Indeed, if the student protests at places like Columbia or the University of Virginia or San Diego State University are any indication, the rankings might look a lot different than what the colleges are telling us. So that’s where the UltraViolet ads come in. The advertising is simple and identical for every school, with the exception of the institutions’ names. The images feature a photo of a young woman in a library looking apprehensive, her head leaning on one arm as she stares directly at the camera.
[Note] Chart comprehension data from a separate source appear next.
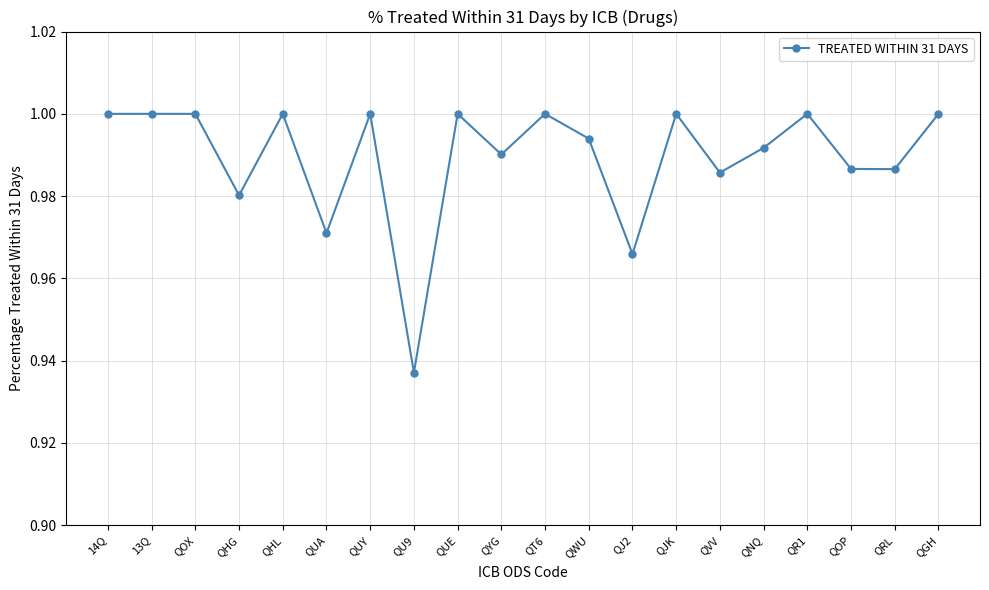

What position from the left is QNQ?

16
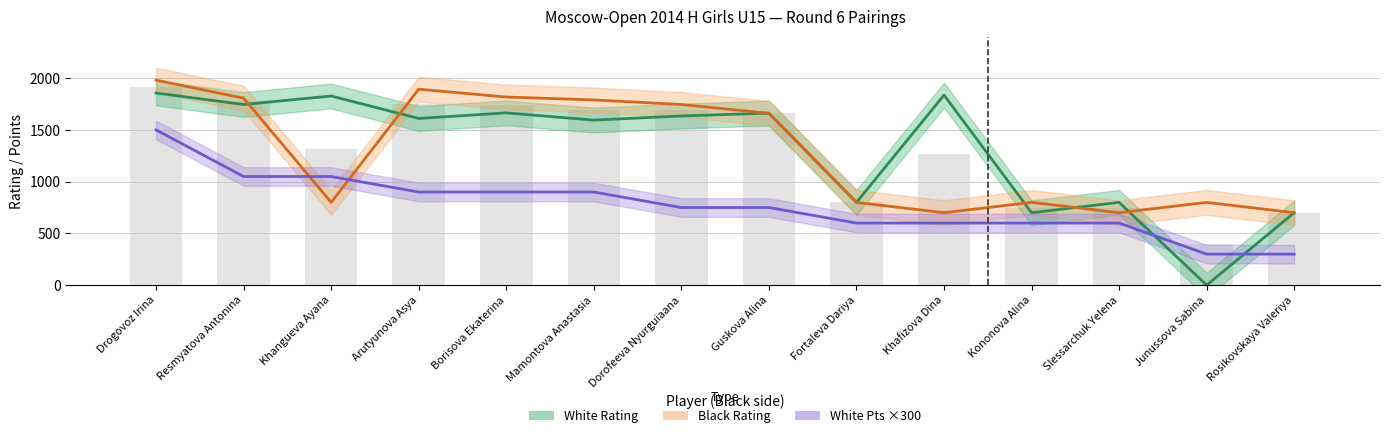

Reading right to left, list all the values displayed in this chart.

White Rating: Rosikovskaya Valeriya=700	Junussova Sabina=0	Slessarchuk Yelena=800	Kononova Alina=700	Khafizova Dina=1837	Fortaleva Dariya=800	Guskova Alina=1663	Dorofeeva Nyurguiaana=1635	Mamontova Anastasia=1595	Borisova Ekaterina=1665	Arutyunova Asya=1611	Khangueva Ayana=1828	Resmyatova Antonina=1746	Drogovoz Irina=1857
Black Rating: Rosikovskaya Valeriya=700	Junussova Sabina=800	Slessarchuk Yelena=700	Kononova Alina=800	Khafizova Dina=700	Fortaleva Dariya=800	Guskova Alina=1661	Dorofeeva Nyurguiaana=1746	Mamontova Anastasia=1790	Borisova Ekaterina=1818	Arutyunova Asya=1894	Khangueva Ayana=800	Resmyatova Antonina=1807	Drogovoz Irina=1981
White Pts ×300: Rosikovskaya Valeriya=300	Junussova Sabina=300	Slessarchuk Yelena=600	Kononova Alina=600	Khafizova Dina=600	Fortaleva Dariya=600	Guskova Alina=750	Dorofeeva Nyurguiaana=750	Mamontova Anastasia=900	Borisova Ekaterina=900	Arutyunova Asya=900	Khangueva Ayana=1050	Resmyatova Antonina=1050	Drogovoz Irina=1500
They display a simple yet forceful message: “SCHOOL X HAS A RAPE PROBLEM. FIND OUT MORE BEFORE YOU APPLY.” (The full collection of ads can be viewed on Flickr here.)
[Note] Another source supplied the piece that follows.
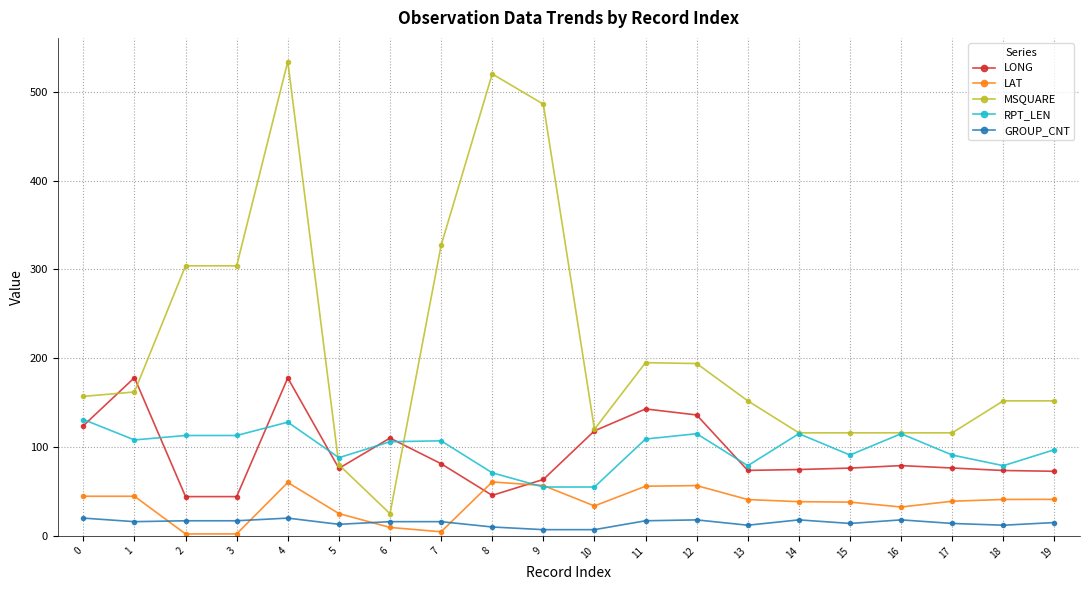

True or false: LAT has more than 1 points higher than both neighbors.

True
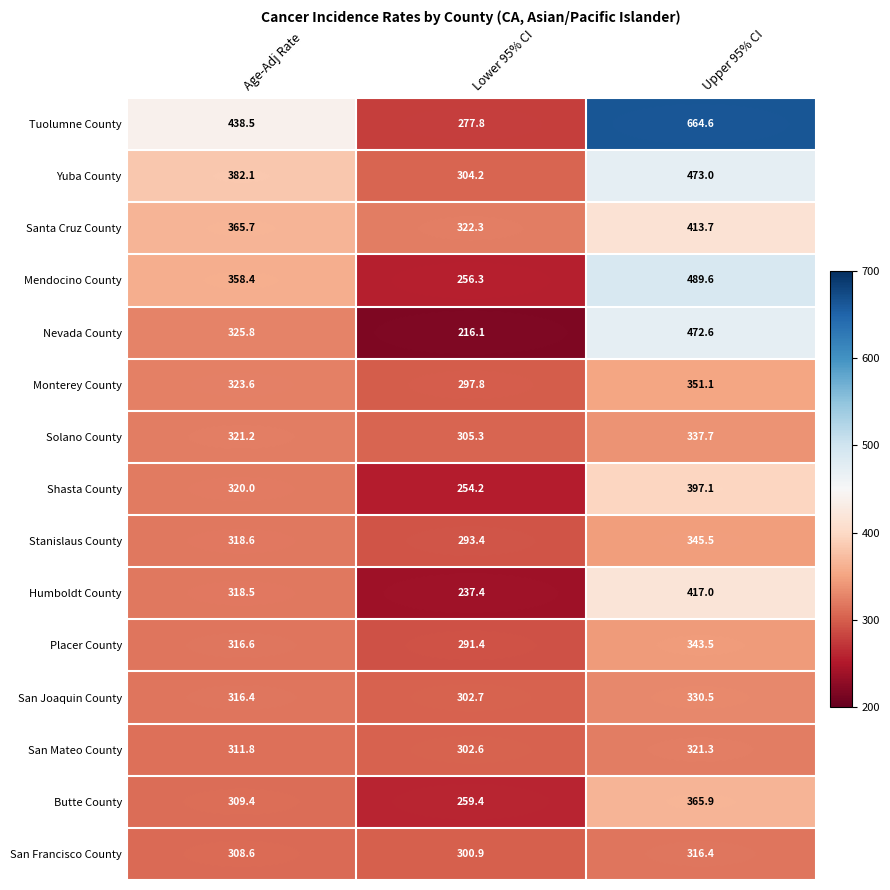

The Placer County series shows 155.1 at Lower 95% CI. True or false?

False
As an online campaign, the ads can reach prospective students across the country and are tailored based on the demographic characteristics of the Internet user, Roland said. The ads also include a link that will take visitors to the petition against The Princeton Review. According to Roland, it’s the first ad campaign of this scope to target colleges, though UltraViolet has organized similar small-scale efforts in the past.
Of course, the timing of the ad launch isn’t arbitrary. This is crunch time for millions of prospective college students across the country. High school seniors are anxiously polishing up their college applications and starting to think seriously about their next steps; some are already receiving decision letters from colleges to which they applied early. And many parents are under just as much—if not more—pressure. Not only are these mothers and fathers likely scrambling to figure out how to afford ever-rising tuition, but many are also fretting over the security and reliability of the places their kids will soon call home: Will they be safe environments, schools that can be entrusted with taking care of their precious children?
The universities targeted specifically in the campaign are under federal investigation or are widely known to have major problems when it comes to their approach to sexual violence on campus, Roland said, though she wishes UltraViolet could take on every school.
“I don’t think there are very many schools in this country that can honestly say, ‘We are doing everything possible, and we are doing enough,’” Roland said. “One student being sexually assaulted on campus is too much … As far as I’m concerned, instead of arguing that they’re not the worst, these schools should be competing to be the best.”